__GOAL OF THE EXERCISE__: From the records below, output exactly the lines running from the line containing "right shoulder: (255, 620)" through the line containing "right ear: (217, 625)", and no others.

__STORED DATA__:
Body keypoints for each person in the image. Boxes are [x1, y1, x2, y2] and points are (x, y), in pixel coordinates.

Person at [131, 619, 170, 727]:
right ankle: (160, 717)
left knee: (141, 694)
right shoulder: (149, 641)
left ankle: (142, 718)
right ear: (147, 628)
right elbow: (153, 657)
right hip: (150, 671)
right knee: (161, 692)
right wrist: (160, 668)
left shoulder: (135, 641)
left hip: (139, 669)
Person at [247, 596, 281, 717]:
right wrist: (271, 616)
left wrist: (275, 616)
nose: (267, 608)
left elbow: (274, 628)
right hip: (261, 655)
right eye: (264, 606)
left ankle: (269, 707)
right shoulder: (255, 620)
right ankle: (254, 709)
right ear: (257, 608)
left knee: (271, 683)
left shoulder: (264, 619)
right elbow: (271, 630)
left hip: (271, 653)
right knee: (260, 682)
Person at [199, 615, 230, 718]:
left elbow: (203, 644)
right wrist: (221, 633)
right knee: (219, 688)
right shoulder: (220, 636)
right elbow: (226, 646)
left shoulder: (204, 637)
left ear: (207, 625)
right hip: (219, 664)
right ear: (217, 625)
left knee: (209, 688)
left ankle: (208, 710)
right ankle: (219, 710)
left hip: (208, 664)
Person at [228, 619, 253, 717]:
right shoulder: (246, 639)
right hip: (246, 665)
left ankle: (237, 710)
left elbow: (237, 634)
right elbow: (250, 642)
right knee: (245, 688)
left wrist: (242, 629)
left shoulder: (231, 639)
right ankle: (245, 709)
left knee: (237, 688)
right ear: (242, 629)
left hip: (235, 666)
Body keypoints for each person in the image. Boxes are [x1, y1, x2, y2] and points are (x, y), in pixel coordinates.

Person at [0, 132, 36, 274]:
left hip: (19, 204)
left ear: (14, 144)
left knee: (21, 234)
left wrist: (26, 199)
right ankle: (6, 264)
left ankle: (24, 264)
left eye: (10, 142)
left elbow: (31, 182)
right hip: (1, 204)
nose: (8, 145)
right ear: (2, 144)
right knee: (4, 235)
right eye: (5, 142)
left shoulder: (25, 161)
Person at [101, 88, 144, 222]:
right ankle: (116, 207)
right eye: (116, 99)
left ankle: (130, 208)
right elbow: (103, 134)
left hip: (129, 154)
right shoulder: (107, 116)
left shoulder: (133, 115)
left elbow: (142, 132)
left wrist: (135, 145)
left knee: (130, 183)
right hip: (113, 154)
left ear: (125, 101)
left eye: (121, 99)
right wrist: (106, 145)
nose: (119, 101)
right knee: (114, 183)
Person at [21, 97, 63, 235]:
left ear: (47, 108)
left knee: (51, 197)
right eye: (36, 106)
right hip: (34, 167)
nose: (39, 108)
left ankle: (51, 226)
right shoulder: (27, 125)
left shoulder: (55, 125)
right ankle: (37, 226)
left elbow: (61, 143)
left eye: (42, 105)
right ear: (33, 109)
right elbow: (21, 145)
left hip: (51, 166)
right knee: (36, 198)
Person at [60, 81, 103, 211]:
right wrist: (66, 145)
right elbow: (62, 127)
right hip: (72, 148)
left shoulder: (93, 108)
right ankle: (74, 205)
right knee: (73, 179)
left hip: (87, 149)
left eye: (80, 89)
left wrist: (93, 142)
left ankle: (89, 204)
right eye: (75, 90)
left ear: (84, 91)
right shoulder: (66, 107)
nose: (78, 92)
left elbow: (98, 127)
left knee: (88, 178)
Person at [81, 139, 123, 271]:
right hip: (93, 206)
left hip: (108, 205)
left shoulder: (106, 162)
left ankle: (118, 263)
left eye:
==
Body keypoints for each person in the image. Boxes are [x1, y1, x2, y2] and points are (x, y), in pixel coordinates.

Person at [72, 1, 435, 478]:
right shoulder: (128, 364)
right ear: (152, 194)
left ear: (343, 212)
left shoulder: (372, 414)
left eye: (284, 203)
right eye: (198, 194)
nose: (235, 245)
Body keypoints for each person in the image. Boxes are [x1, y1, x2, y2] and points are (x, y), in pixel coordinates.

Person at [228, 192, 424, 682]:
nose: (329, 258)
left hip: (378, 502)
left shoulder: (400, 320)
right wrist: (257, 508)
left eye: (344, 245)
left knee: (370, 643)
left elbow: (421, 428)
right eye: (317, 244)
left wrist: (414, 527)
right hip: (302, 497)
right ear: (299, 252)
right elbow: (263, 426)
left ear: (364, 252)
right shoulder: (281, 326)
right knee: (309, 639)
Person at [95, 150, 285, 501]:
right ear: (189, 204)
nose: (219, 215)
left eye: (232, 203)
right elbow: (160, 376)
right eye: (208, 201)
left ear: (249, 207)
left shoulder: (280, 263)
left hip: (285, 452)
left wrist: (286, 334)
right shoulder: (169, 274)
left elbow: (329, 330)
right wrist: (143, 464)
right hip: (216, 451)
* * *
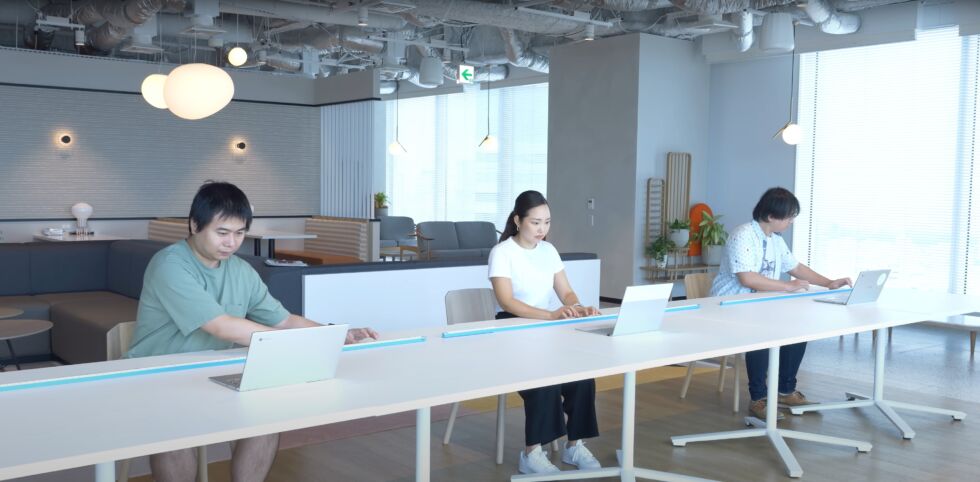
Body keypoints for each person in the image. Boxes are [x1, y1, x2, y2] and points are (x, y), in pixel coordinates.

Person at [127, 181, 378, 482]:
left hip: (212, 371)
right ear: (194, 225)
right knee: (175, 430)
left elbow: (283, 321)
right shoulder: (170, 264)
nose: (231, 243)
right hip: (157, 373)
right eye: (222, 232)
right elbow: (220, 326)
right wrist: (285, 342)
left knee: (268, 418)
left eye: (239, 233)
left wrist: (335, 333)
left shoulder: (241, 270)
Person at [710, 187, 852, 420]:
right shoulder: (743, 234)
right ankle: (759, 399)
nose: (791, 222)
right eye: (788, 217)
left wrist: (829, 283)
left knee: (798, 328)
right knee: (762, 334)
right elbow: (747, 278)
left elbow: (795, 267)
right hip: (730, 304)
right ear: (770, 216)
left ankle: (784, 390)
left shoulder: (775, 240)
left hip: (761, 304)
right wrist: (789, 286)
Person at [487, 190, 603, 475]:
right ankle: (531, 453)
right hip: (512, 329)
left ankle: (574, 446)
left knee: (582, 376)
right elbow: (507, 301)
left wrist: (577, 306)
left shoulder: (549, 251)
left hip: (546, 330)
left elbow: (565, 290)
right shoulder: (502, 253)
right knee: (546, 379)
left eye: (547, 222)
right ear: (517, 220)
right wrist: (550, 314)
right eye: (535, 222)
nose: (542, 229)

__SOLUTION__:
right shoulder: (255, 620)
right ankle: (254, 709)
right ear: (257, 608)
left knee: (271, 683)
left shoulder: (264, 619)
right elbow: (271, 630)
left hip: (271, 653)
right knee: (260, 682)
Person at [199, 615, 230, 718]:
left elbow: (203, 644)
right wrist: (221, 633)
right knee: (219, 688)
right shoulder: (220, 636)
right elbow: (226, 646)
left shoulder: (204, 637)
left ear: (207, 625)
right hip: (219, 664)
right ear: (217, 625)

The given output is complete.